Equations and matrix...

[God]

Let A be a real matrix of M3 (3x3), if AX=(1,2,3) has only one for X, then is it true that AX=Y has only one solution for X, for every Y (3x1) ?
Let A be a real matrix of M3 (3x3), if AX=(1,2,3) has at least two solutions for X, then is it true that AX=Y has at least two solutions for X, for every Y (3x1) ?

I don't know how to answer these questions in that we don't know A. It can be any matrix. Showing that the linear function associated to the matrix A is or is not surjective/injective would have done the trick... but since I don't know A, I can't prove it.
Another strategy would have been finding a function whose matrix belongs to M3 ( like f(x,y,z)=(ax+by+cz,dx+ey+fz,gx+hy+kz) ) who's not injective or surjective but who has only one solution for f(x,y,z)=(1,2,3), but it doesn't seem too obvious to me since I can't figure one out...

Any idea on how I can proceed to prove/disprove these ?
Thanks

 

[daon2]

Let A be a real matrix of M3 (3x3), if AX=(1,2,3) has only one for X, then is it true that AX=Y has only one solution for X, for every Y (3x1) ?
Let A be a real matrix of M3 (3x3), if AX=(1,2,3) has at least two solutions for X, then is it true that AX=Y has at least two solutions for X, for every Y (3x1) ?

I don't know how to answer these questions in that we don't know A. It can be any matrix. Showing that the linear function associated to the matrix A is or is not surjective/injective would have done the trick... but since I don't know A, I can't prove it.

## Supplied entries
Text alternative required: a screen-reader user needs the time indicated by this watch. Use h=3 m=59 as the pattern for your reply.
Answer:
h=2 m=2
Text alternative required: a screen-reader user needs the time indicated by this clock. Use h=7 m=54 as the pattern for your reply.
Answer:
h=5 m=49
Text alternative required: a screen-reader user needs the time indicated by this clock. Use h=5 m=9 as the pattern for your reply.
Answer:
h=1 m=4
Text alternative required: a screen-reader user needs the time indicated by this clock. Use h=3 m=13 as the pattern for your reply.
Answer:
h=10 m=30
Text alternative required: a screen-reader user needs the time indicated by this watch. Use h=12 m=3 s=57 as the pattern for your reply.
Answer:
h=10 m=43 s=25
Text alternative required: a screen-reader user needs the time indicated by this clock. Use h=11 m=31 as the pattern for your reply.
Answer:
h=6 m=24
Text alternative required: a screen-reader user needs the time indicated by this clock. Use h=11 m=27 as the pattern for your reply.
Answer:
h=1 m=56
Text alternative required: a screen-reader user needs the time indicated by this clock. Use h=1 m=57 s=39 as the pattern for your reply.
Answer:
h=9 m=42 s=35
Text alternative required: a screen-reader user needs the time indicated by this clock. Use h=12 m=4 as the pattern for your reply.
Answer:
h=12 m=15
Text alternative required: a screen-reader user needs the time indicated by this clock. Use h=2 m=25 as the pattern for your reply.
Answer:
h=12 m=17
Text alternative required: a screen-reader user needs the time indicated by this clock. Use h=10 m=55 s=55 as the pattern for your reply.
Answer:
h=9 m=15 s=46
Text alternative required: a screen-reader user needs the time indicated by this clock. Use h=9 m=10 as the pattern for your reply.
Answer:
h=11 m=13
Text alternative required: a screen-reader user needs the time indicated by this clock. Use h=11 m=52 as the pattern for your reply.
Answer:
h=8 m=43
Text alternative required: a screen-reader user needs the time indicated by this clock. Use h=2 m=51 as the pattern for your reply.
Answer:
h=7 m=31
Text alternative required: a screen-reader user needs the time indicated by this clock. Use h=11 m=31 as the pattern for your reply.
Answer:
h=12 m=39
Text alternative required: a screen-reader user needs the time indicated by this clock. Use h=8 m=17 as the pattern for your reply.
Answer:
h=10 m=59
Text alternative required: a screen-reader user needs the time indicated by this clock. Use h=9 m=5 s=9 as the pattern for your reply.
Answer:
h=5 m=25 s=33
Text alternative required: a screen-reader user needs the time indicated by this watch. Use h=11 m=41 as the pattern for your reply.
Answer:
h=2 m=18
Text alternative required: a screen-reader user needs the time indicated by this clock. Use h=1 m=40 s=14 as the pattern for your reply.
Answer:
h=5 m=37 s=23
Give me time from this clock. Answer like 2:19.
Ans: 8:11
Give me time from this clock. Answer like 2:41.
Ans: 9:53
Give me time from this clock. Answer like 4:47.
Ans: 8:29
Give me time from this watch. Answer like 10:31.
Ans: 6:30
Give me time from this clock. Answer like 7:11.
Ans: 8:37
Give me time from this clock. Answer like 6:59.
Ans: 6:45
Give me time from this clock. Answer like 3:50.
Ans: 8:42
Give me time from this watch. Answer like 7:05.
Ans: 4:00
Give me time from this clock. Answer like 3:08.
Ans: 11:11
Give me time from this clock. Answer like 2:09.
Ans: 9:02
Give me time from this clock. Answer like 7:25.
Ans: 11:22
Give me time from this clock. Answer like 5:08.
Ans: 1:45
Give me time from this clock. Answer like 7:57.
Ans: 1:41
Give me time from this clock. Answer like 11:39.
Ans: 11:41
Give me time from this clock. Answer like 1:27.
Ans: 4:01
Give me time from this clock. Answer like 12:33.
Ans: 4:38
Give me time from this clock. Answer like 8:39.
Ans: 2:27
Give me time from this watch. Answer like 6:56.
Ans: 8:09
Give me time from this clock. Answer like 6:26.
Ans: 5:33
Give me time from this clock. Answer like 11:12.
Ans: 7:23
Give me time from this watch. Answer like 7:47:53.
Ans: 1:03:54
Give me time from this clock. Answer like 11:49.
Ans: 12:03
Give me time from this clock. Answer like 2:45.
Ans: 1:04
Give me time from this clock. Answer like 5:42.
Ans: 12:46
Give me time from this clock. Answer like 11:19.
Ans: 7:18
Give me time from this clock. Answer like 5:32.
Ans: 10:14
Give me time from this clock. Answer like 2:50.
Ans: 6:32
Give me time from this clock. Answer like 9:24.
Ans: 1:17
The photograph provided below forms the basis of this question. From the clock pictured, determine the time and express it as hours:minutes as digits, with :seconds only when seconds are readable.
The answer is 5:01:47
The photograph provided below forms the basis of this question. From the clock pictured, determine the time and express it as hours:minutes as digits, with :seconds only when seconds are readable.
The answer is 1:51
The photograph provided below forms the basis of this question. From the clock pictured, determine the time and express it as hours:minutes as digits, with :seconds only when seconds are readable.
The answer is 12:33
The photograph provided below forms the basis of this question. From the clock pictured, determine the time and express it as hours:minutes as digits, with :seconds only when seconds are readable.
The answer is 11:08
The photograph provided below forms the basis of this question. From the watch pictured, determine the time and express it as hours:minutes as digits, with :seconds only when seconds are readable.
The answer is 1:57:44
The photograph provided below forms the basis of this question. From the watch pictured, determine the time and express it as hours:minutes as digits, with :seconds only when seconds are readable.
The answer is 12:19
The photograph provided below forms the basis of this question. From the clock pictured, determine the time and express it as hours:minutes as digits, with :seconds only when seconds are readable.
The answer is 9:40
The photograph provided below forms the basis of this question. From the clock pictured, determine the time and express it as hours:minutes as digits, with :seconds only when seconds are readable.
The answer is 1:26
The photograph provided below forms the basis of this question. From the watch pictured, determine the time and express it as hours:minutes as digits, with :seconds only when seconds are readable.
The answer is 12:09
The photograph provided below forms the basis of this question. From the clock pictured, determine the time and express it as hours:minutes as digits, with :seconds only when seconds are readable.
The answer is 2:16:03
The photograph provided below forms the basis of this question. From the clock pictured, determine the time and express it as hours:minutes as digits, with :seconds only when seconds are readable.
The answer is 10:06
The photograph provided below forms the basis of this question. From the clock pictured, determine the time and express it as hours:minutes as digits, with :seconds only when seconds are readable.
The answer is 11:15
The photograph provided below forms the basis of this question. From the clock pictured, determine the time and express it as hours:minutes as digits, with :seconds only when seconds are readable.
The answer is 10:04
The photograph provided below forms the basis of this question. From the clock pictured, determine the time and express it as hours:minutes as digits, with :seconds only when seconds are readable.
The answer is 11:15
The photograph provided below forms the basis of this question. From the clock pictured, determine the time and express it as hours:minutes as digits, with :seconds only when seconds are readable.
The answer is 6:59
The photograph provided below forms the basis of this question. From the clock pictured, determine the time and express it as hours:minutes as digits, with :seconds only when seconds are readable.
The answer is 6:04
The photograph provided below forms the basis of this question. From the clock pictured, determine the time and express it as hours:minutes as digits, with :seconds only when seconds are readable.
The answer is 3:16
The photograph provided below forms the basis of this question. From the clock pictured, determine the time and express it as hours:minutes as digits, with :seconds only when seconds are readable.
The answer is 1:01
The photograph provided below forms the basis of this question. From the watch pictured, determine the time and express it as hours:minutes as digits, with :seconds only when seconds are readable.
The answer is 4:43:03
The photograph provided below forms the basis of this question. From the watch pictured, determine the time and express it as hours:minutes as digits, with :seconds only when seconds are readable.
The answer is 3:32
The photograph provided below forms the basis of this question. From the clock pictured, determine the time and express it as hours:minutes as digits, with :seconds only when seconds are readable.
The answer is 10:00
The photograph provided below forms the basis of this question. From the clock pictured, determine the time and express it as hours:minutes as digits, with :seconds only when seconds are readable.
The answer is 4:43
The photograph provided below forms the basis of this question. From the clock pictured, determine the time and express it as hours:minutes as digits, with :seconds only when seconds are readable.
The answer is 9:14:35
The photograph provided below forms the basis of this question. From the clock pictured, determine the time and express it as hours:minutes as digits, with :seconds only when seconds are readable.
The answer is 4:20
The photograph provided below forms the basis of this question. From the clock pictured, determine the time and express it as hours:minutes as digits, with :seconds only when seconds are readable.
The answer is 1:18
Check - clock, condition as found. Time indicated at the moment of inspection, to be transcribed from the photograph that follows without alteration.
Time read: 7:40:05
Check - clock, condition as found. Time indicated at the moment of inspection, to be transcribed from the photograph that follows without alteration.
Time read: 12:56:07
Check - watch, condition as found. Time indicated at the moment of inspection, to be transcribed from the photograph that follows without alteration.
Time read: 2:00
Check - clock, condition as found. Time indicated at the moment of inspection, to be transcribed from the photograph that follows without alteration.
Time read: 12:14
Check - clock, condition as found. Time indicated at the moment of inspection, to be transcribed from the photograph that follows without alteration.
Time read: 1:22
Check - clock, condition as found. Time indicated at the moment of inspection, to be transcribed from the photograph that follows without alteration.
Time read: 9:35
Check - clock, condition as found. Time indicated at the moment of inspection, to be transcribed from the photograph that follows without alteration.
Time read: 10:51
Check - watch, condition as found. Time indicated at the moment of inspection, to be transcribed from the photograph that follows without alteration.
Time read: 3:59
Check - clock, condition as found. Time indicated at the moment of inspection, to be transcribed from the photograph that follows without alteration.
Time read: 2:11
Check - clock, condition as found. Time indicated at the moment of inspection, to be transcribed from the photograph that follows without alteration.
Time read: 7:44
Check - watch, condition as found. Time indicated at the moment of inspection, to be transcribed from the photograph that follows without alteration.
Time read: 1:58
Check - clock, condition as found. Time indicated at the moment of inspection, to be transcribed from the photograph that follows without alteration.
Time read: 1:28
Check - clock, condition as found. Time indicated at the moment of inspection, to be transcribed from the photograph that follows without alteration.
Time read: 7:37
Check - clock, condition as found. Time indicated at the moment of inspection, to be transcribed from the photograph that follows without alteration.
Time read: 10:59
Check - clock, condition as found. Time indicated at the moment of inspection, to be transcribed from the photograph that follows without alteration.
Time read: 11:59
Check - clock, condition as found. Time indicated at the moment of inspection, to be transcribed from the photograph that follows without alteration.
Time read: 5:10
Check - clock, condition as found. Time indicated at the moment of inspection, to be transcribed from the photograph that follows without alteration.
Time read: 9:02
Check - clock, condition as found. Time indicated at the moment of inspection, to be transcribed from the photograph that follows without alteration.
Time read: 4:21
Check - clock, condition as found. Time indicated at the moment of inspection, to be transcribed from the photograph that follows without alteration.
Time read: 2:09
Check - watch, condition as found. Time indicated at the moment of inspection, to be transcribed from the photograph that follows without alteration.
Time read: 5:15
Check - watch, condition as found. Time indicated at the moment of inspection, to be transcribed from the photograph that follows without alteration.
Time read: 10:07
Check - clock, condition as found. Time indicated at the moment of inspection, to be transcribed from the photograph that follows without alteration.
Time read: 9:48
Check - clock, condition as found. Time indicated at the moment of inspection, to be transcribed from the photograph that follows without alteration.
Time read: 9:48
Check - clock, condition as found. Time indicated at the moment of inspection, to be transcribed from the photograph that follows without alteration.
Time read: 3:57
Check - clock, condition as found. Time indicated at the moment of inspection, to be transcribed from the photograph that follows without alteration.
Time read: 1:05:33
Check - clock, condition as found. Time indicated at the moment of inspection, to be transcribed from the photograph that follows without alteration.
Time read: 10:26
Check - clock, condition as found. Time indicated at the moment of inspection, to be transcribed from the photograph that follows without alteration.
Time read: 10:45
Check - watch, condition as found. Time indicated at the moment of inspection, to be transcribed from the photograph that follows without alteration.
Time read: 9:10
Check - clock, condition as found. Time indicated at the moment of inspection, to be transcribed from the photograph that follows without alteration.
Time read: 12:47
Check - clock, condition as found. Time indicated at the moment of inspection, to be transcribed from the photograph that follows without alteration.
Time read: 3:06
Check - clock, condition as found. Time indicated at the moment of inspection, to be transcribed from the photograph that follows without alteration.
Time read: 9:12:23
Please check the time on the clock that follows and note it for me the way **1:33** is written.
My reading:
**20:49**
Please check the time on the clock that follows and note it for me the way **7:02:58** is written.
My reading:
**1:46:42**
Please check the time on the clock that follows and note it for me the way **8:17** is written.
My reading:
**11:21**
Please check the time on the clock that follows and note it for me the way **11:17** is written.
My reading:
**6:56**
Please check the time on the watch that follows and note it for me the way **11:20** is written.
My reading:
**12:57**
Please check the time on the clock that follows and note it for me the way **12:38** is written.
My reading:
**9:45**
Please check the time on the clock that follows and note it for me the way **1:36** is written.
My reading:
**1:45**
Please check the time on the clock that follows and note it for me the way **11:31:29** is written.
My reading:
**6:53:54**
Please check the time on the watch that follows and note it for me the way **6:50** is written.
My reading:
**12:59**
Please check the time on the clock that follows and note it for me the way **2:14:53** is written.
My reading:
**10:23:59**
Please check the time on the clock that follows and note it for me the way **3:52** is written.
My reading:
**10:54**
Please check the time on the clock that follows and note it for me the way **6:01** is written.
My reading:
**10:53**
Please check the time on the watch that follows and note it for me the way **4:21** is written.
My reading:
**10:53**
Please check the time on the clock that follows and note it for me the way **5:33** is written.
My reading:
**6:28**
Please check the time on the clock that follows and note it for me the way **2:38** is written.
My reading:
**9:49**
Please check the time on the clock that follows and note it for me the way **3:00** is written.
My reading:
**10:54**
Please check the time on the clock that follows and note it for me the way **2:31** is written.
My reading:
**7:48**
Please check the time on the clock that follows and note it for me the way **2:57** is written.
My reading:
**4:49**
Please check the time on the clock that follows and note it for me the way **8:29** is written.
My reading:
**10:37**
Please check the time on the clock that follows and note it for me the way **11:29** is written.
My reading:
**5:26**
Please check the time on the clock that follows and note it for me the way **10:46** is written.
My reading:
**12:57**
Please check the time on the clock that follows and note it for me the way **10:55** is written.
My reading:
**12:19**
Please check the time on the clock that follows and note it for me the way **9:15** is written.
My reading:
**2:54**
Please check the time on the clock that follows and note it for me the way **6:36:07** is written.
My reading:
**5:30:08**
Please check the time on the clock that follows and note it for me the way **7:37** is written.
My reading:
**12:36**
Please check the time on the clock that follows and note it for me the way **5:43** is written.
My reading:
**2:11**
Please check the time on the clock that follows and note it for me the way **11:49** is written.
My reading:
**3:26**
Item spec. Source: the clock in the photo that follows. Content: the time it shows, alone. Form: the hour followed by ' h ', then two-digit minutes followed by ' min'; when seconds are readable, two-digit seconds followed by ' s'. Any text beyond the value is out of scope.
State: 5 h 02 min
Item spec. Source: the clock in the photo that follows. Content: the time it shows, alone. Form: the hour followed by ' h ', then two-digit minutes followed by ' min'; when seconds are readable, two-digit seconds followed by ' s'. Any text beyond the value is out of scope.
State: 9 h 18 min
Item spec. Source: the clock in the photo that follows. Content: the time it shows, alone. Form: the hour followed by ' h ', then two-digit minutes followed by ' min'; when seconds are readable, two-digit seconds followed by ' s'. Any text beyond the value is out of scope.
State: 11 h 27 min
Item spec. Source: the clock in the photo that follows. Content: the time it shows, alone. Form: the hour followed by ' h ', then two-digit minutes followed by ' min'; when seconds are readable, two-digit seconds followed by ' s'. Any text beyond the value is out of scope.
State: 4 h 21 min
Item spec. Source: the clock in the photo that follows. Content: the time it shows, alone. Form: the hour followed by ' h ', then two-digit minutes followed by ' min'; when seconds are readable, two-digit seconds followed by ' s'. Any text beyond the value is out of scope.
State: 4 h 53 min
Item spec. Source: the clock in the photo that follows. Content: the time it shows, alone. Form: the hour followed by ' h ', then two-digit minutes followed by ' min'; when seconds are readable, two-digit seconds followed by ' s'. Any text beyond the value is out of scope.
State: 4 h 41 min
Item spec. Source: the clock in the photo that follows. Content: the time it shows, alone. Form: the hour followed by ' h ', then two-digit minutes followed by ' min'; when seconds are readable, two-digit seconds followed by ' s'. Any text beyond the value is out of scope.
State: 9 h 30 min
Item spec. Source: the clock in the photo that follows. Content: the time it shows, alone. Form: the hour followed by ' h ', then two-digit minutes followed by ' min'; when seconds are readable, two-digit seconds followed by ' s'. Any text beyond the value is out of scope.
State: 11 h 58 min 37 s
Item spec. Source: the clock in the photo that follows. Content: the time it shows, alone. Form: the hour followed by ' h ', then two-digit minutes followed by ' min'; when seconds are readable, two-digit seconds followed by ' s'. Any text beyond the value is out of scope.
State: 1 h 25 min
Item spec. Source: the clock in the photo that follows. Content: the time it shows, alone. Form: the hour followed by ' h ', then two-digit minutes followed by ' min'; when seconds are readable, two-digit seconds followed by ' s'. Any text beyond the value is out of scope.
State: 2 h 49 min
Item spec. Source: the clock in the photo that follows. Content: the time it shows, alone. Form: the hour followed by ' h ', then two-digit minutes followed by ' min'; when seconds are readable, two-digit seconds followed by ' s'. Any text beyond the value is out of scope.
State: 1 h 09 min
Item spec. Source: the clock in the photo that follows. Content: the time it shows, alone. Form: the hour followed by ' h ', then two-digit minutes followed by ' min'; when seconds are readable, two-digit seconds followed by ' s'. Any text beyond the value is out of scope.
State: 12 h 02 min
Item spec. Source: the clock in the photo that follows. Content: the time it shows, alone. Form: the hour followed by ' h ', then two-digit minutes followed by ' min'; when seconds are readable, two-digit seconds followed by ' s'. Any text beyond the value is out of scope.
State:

## To do
(1) In the thread on matrix equations, what size is the real matrix A?
(2) Write the next part of the thread on matrix equations, starting after its last sentence.
The listing is separate material, unrelated to the thread on matrix equations.

## Responses
(1) 3x3

(2)
Another strategy would have been finding a function whose matrix belongs to M3 ( like f(x,y,z)=(ax+by+cz,dx+ey+fz,gx+hy+kz) ) who's not injective or surjective but who has only one solution for f(x,y,z)=(1,2,3), but it doesn't seem too obvious to me since I can't figure one out...

Any idea on how I can proceed to prove/disprove these ?
Thanks

If A is not invertible, then there is a vector v=/=0 such that Av=0. Suppose there is only one x such that Ax=(1,2,3). What then of the vector (v+x)?

 

[God]

If A is not invertible, then there is a vector v=/=0 such that Av=0. Suppose there is only one x such that Ax=(1,2,3). What then of the vector (v+x)?

Then v+x is also a solution. Since it is supposed there is only one solution, A must be invertible.
So ker(A)=0 and rank(A)=3
Since this is a matrix of a function from R^3 to R^3, this function is bijection, which means AX=Y has only one solution for X, and that for every Y, so this is true.

I think I got it, thanks.

For the second question, it must also be true for every invertible matrix.
However, let's suppose A is NOT invertible.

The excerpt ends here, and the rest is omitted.